■ RECORDED INFORMATION ■
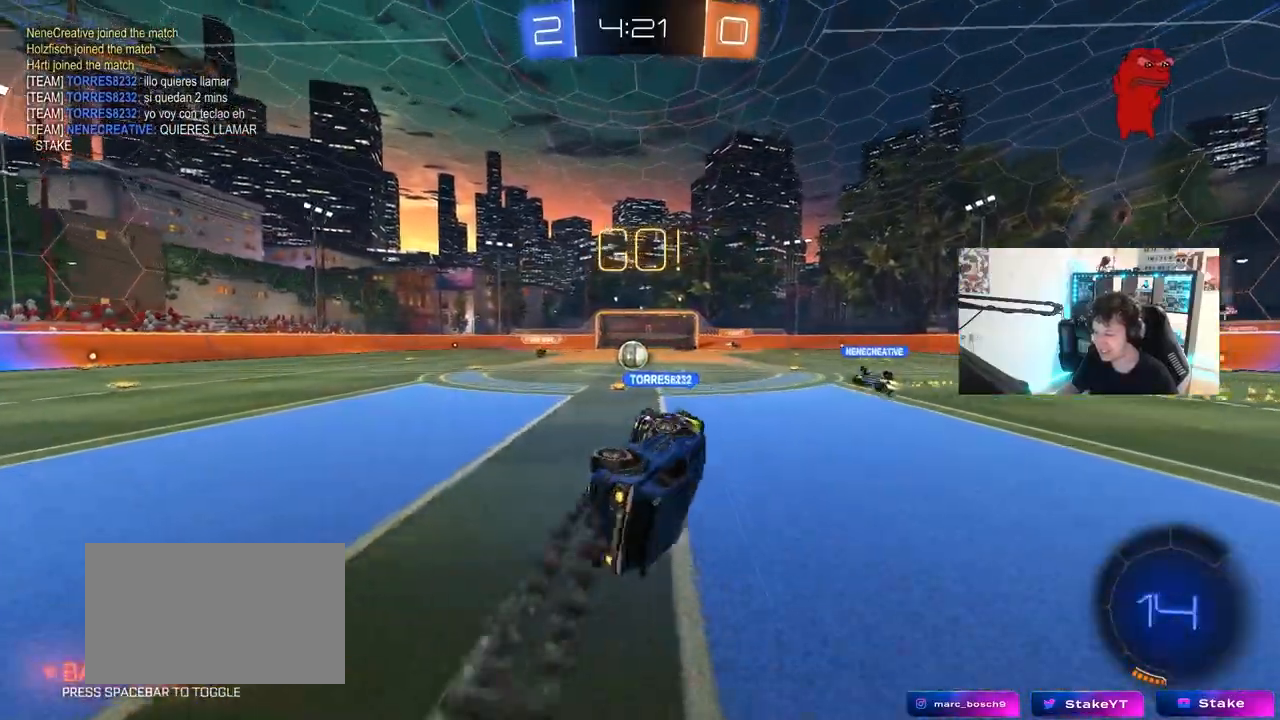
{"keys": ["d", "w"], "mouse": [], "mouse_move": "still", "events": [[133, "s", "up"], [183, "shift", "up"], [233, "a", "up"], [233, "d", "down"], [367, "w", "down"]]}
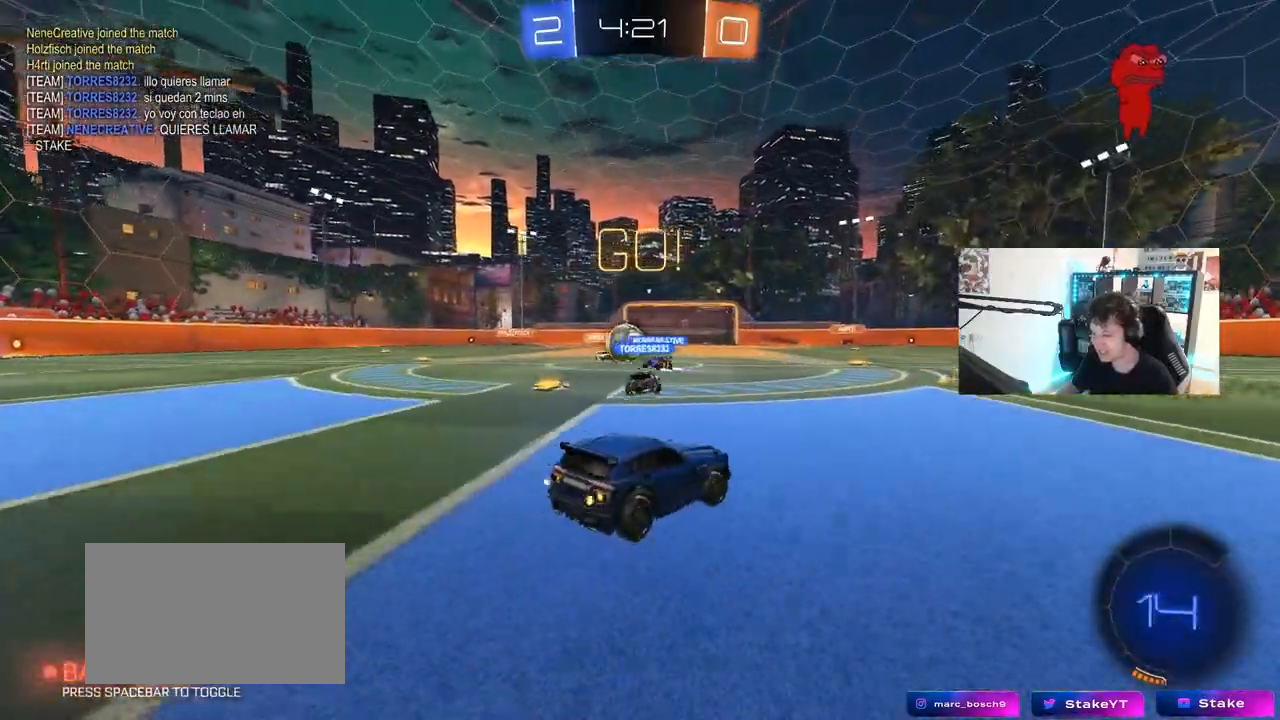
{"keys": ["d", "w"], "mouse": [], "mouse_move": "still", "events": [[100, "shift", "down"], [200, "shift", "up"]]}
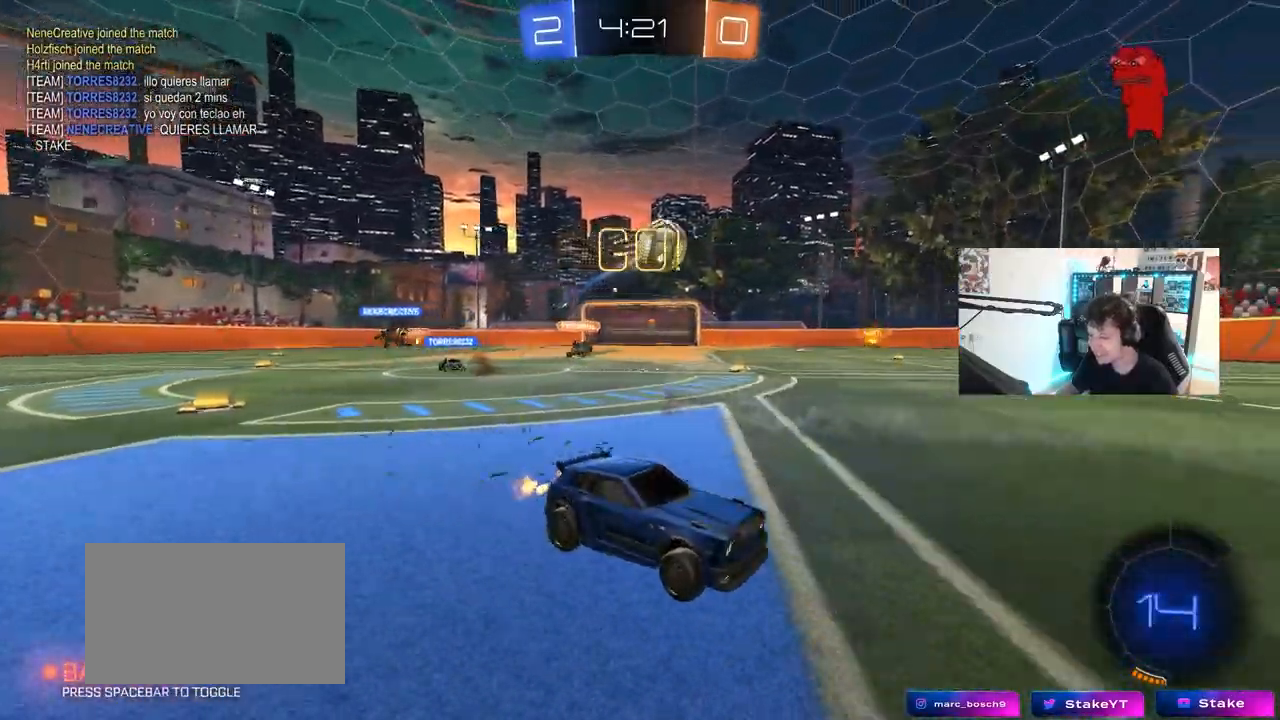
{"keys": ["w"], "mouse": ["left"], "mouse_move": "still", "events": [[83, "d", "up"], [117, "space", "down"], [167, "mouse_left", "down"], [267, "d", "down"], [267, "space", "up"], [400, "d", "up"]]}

■ WORK INSTRUCTION ■
Take the preceding listing and transcribe it exactly, skipping the pictures.

■ SOLUTION TO THIS EXERCISE ■
{"keys": ["d", "w"], "mouse": [], "mouse_move": "still", "events": [[133, "s", "up"], [183, "shift", "up"], [233, "a", "up"], [233, "d", "down"], [367, "w", "down"]]}
{"keys": ["d", "w"], "mouse": [], "mouse_move": "still", "events": [[100, "shift", "down"], [200, "shift", "up"]]}
{"keys": ["w"], "mouse": ["left"], "mouse_move": "still", "events": [[83, "d", "up"], [117, "space", "down"], [167, "mouse_left", "down"], [267, "d", "down"], [267, "space", "up"], [400, "d", "up"]]}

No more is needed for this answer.